Yazılı görev 1 →
Enis Behiç ile Macaristan konulu metne göre aşağıdaki soruları yanıtlayın.
(a) Enis Behiç'in Macarlar ve Macaristan ile münasebeti hangi yıl, hangi göreve atanmasıyla başlar?
(b) Ahmet Hikmet Bey Budapeşte Başkonsolosluğuna hangi yıl atanmıştır?
(c) Endre Béla'nın Ahmet Bey'le yaptığı röportaj hangi gazetede ve hangi tarihte yayımlanmıştır?
----
ENİS BEHİÇ KORYÜREK’İN ESERLERİNDE
MACARLAR VE MACARİSTAN

(.....)

A. Hariciye Mensubu Olarak Enis Behiç

Enis Behiç’in Macarlar ve Macaristan ile münasebeti yukarıda belirtildiği üzere 1916 yılında Budapeşte konsolos katipliği görevine atanması ile başlar (Tevetoğlu, 1985: 46). Bilindiği gibi Osmanlı Devleti, bu sırada I. Dünya Savaşı’nda Almanya ile Avusturya-Macaristan İmparatorluğu’nun olduğu bloğun içindedir. Bu bağlamda müttefikimiz olan Macarlar ile Türkler arasında siyasi, sosyal, kültürel anlamda yakın bir ilişki söz konusudur. Bu noktada, dostane ilişkilerin zemininde söz konusu savaşın başlamasından iki yıl önce, 1912 yılında, Budapeşte Başkonsolosluğuna atanan Ahmet Hikmet ( Müftüoğlu) Bey’in çabalarını özellikle belirtmek gerekir. Zira, Ahmet Hikmet Bey, orada bulunduğu sırada çeşitli konferanslar vermek suretiyle Türklerin tanınması için büyük çaba gösterir. Macar basını da ona ve çalışmalarına yer verir. Mesela, “İtilaf Devletlerinin Çanakkale Boğazı’nı 18 Mart 1915’te geçme girişimlerinden önce Endre Béla’nın 2 Mart 1915 tarihli Pesti Naplo gazetesinde Budapeşte Başkonsolosu Ahmet Bey’le yaptığı röportaj, bu yıllarda müttefik Türklere duyulan ilginin boyutuna güzel bir örnektir” (Çolak, 2009: 25-26).
----
Yazılı görev 2 → Satırlarda "Association of REALTORS®" ifadesini içeren satırdan başlayıp "Demander plus d'information" ifadesini içeren satır da dahil olmak üzere o satıra kadar uzanan kısmı aynen yeniden yazın.
----
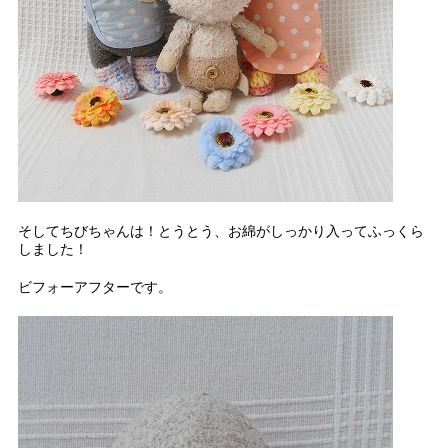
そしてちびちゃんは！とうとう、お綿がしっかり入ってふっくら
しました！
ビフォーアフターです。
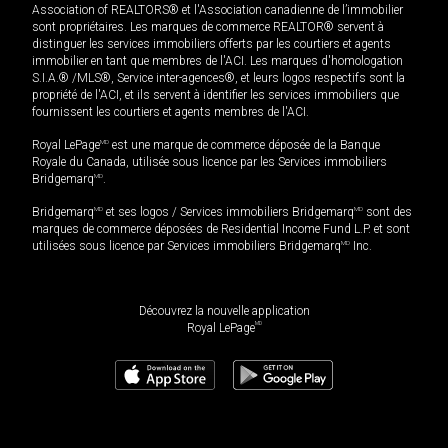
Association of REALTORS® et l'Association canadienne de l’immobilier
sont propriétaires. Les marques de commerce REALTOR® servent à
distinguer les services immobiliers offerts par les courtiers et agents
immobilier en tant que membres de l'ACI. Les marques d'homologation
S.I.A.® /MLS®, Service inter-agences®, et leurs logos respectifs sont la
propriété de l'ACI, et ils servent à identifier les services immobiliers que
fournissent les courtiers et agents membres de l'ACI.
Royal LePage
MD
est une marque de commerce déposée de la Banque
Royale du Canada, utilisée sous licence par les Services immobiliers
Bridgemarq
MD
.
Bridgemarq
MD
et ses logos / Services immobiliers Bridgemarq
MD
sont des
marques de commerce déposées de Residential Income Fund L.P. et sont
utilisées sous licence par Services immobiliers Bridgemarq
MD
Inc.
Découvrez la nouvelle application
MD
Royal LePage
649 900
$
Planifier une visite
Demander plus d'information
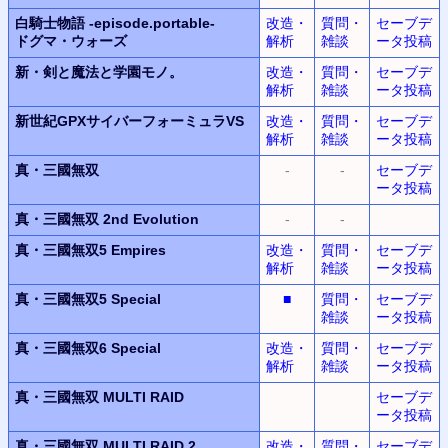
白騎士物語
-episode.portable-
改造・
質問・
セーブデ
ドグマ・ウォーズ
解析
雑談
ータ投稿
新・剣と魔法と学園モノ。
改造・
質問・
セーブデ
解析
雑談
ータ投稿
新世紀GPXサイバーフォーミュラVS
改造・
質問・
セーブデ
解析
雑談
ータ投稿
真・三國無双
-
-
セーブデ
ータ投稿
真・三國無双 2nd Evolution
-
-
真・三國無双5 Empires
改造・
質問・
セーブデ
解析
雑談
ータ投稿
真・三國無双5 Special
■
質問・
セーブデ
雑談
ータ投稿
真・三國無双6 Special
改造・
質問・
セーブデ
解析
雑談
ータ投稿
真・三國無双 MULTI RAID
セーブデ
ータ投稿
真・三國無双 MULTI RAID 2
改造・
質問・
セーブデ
----
Yanıt alanı 1 →
(a) 1916 yılında, Budapeşte konsolos katipliği görevine atanmasıyla.
(b) 1912 yılında.
(c) Pesti Naplo gazetesinde, 2 Mart 1915 tarihinde.

Yanıt alanı 2 →
Association of REALTORS® et l'Association canadienne de l’immobilier
sont propriétaires. Les marques de commerce REALTOR® servent à
distinguer les services immobiliers offerts par les courtiers et agents
immobilier en tant que membres de l'ACI. Les marques d'homologation
S.I.A.® /MLS®, Service inter-agences®, et leurs logos respectifs sont la
propriété de l'ACI, et ils servent à identifier les services immobiliers que
fournissent les courtiers et agents membres de l'ACI.
Royal LePage
MD
est une marque de commerce déposée de la Banque
Royale du Canada, utilisée sous licence par les Services immobiliers
Bridgemarq
MD
.
Bridgemarq
MD
et ses logos / Services immobiliers Bridgemarq
MD
sont des
marques de commerce déposées de Residential Income Fund L.P. et sont
utilisées sous licence par Services immobiliers Bridgemarq
MD
Inc.
Découvrez la nouvelle application
MD
Royal LePage
649 900
$
Planifier une visite
Demander plus d'information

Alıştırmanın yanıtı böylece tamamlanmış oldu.